Plugins/ItemRelations 2.0

The Item Relations plugin lets you define relations between items. For example, you can make one item a part of another item, where "part of" is the relation. You can also make one item a "reproduction of" or a "translation of" another item.

We've bundled the plugin with common relations derived from several formal vocabularies, including Dublin Core, FRBR, FOAF, and BIBO. You may use these or create a custom vocabulary with the relations needed in your site. You could, for example, define custom relations like "is parent of," "is better than," and "fits within."

Instructions

After you install the plugin you'll be given the opportunity to configure it.

  1. Decide if you want to display an item's relations on its public show page
  2. Select the format of an item's relations that you'd prefer to appear on the item page: prefix:localPart or the label given to that relationship.

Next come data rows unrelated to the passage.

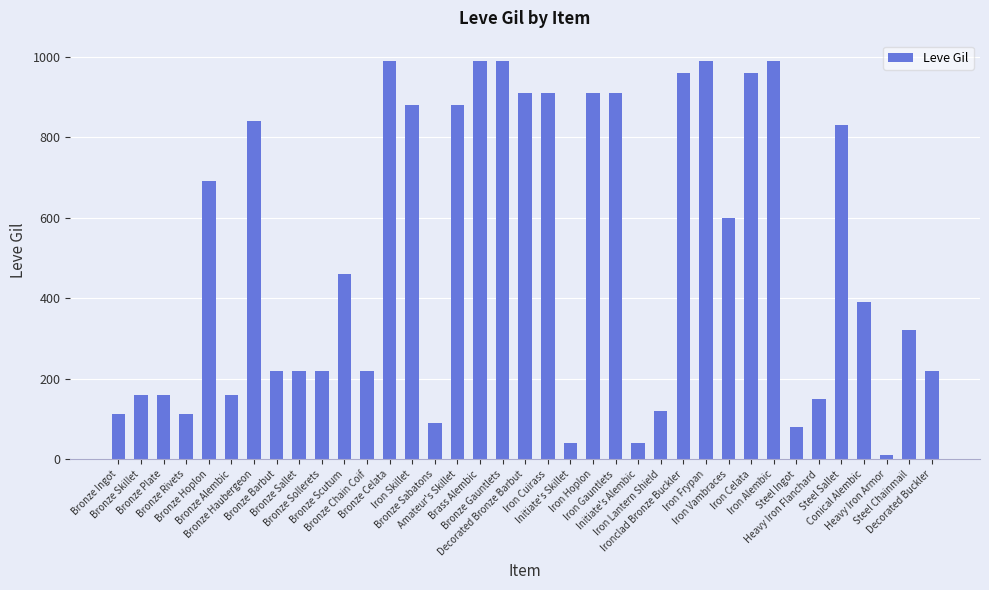

What is the maximum value shown in the chart?

990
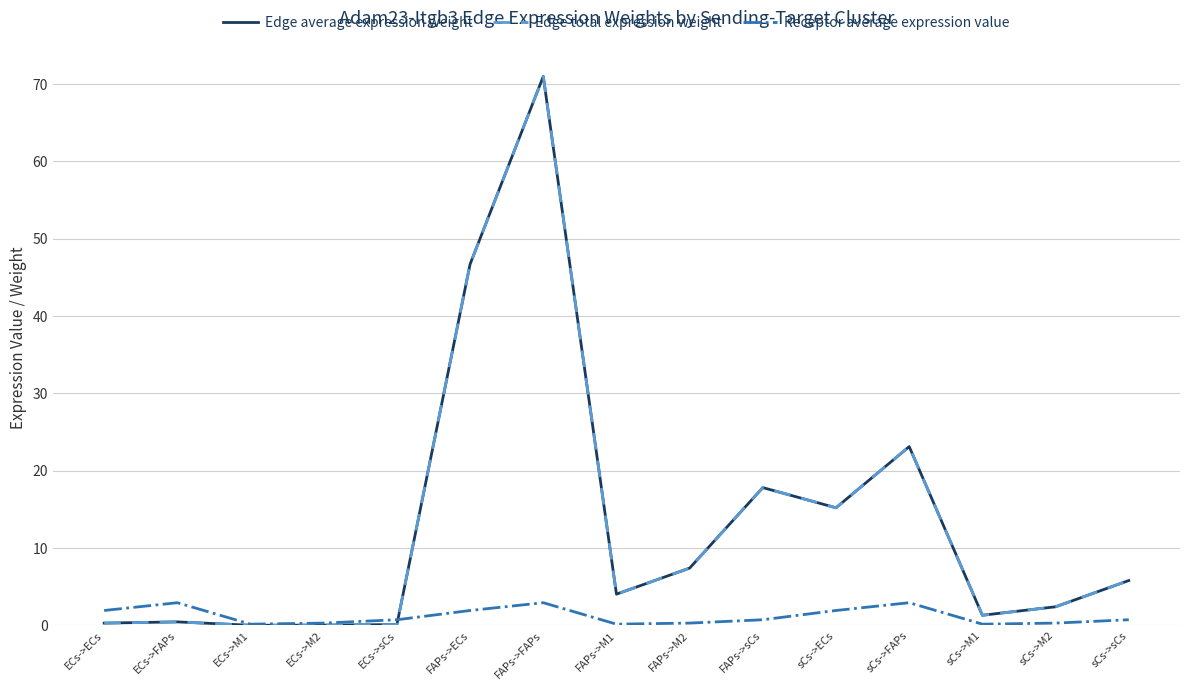

Is this an area chart (filled region under the line)?

No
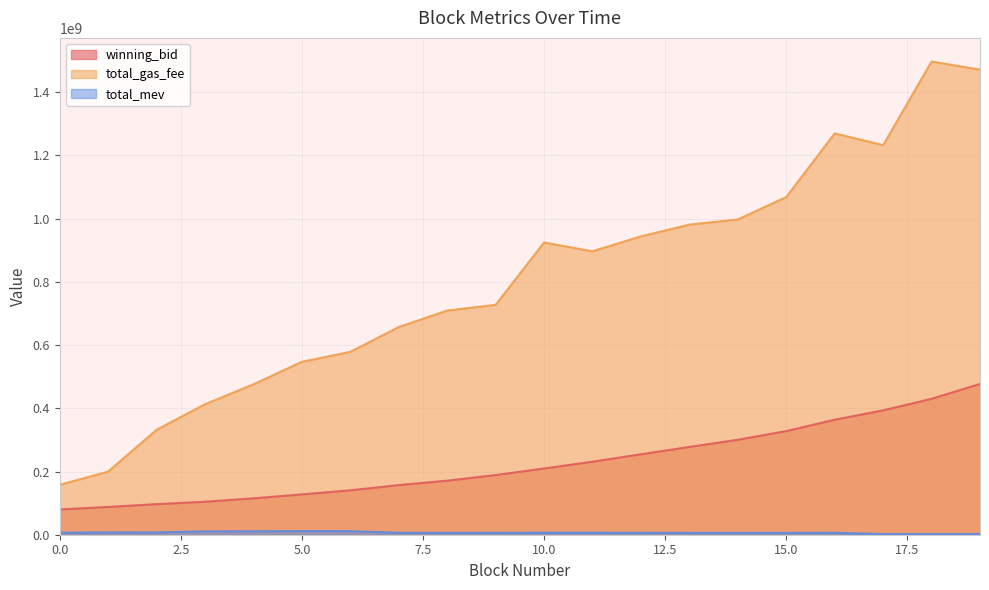

How many interior local valleys does the total_gas_fee series have?

2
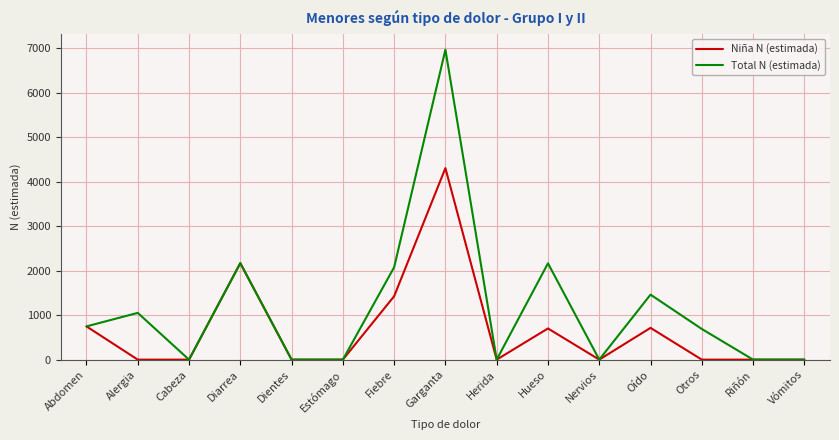

What is the difference between the Total N (estimada) values at Cabeza and Fiebre?

2076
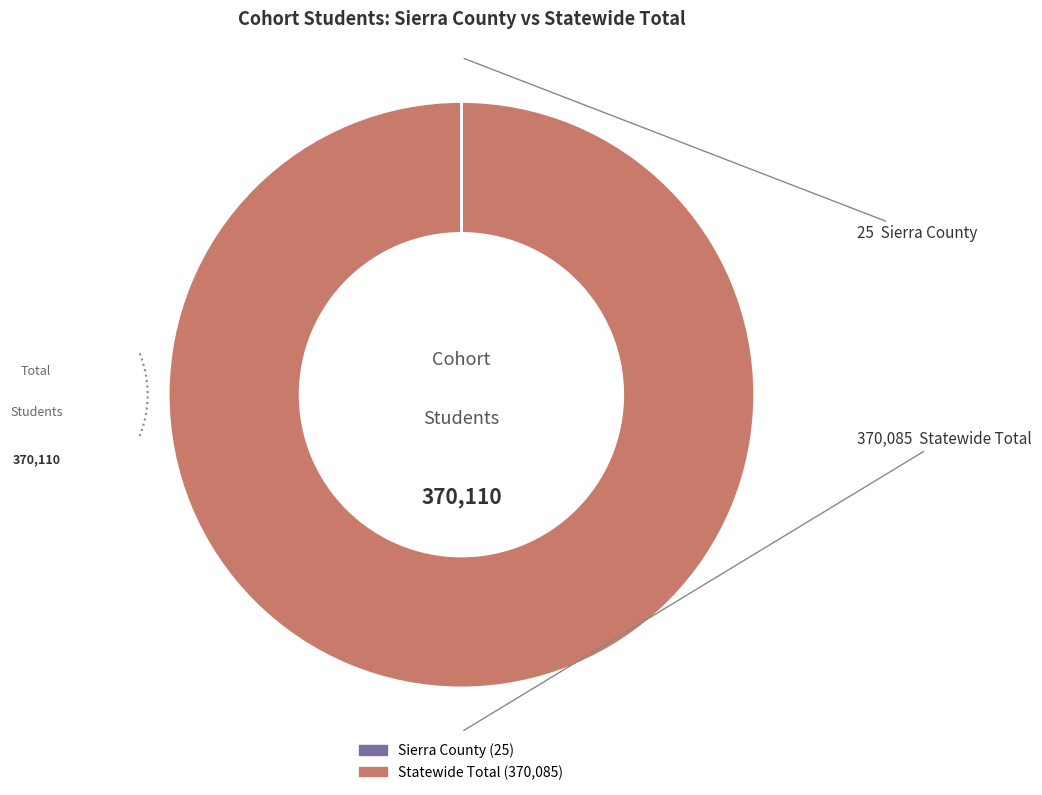

Which category has the biggest portion of the pie?

Statewide Total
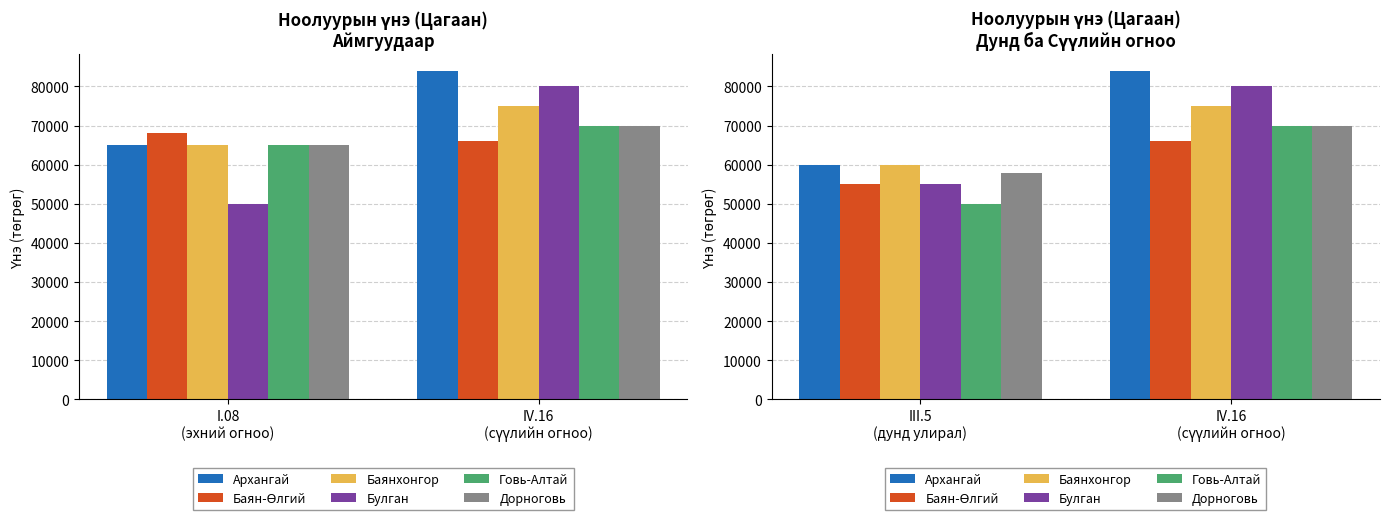

At IV.16
(сүүлийн огноо), list the series in order from smallest to largest.

Баян-Өлгий, Говь-Алтай, Дорноговь, Баянхонгор, Булган, Архангай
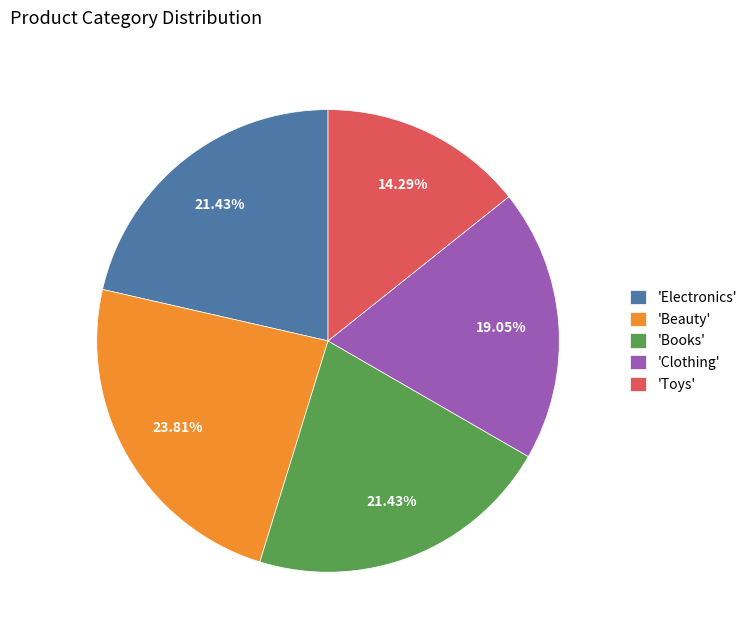

What is the ratio of the value at 'Books' to the value at 'Clothing'?

1.1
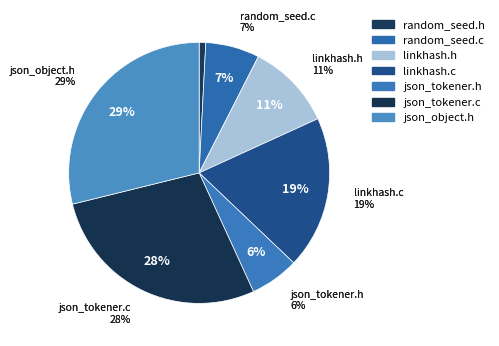

Count the number of slices in the pie.

7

Customize Relationship Vocabulary

On the "Item Relations" tab in the left side of the admin navigation you will find the vocabularies available and their properties (a more general term for relations).

If you wish to create your own vocabulary, edit the "Custom" vocabulary by clicking on "Edit Custom Vocabulary" in its property show page. Here you can add, edit, and delete properties in your custom vocabulary.

Relating Items

When adding or editing an item, click on the "Item Relations" tab, at the top of the admin/item page to relate the item to another item, or to delete existing relations.

To relate need the item ID of the other item to define a relation.

You may batch relate items using the Batch Edit function from the Browse Items pages in the admin.

Item Relations and RDF

The plugin follows the RDF model for defining relations between items. There's a subject item, a predicate (a relation/property in this case), and an object item. If we decompose the sentence: "Item 1 is a part of Item 2," "Item 1" is the subject, "is a part of" is the predicate, and "Item 2" is the object. These triples are the foundation of RDF. Your end users won't have to know this, but it's helpful to know it as an administrator.

Following RDF, every formal vocabulary has a namespace prefix and namespace URI, which provide unambiguous context for its relations/properties. Every property has a local part and/or label, which are machine-readable and human-readable names of the property, respectively. As an administrator you'll only need to create labels, everything else is there for XML and RDFS compliance, to be used for future output formats.